The initiative, which is located in the Valparaíso Region, will produce 180 thousand tons of fine copper each year, with a useful life of 26 years.
The Canadian firm Los Andes Copper presented the results of the pre-feasibility study for its Vizcachitas copper porphyry project located 150 km north of Santiago in the Valparaíso Region. The site sits 1,950 meters above sea level in the Andean foothills, close to other copper-molybdenum deposits that belong to the same metallic belt.
The details disclosed in the report include a net present after-tax value of US$ 2.8 billion using an 8% discount rate and an internal rate of return of 24% at US$ 3.68 per pound.

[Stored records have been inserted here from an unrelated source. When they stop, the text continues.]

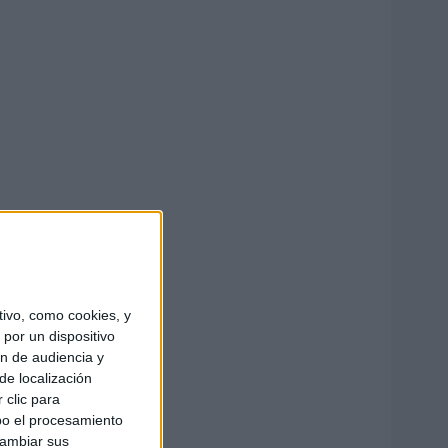
ivo, como cookies, y
por un dispositivo
ón de audiencia y
de localización
 clic para
bo el procesamiento
cambiar sus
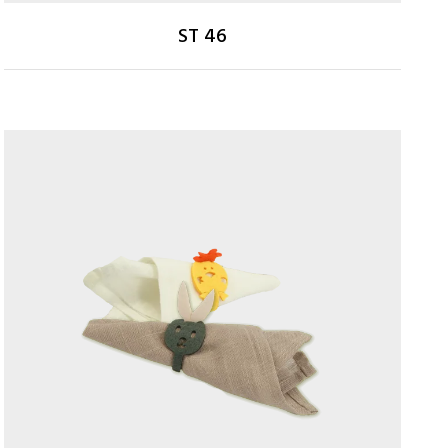
ST 46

The initiative will require an estimated US$ 2.4 billion investment with a construction period of 3.25 years. The estimated average annual production is approximately 183,017 tons of copper at a C1 cost of US$ 0.93 per pound for the first eight years. The initial useful life of mine is 26 years, during which it will produce 8.763 billion pounds of copper, 273.3 million pounds of molybdenum, and 32.7 million ounces of silver.
The Canadian firm’s research suggests that measured and indicated resources increased 16% to 14.8 billion pounds of copper, while inferred resources increased by 130% to 15.4 billion pounds of copper compared to the previous estimate, which was performed in 2019.
It will be an open pit operation and the mineral will be transported in trucks to a concentration plant designed to process 130,000 tons of mineral per day. The concentrate will then be taken in containers to Puerto Ventanas, with the Valparaíso and San Antonio terminals as additional options.
The letter of intention for the project states that desalted water will be used in its processes, eliminating the need to use surface water resources. Water consumption was also reduced by 50% over the previous design through the use of dry-stacked filtered tailings.
“The lack of new discoveries on this scale in the past 10 years and growing demand for copper highlight the importance of projects like Vizcachitas. The feasibility study shows that this is a solid and economically attractive project with a long useful life of mine and significant additional growth potential,” noted Los Andes Copper Chairman Eduardo Covarrubias.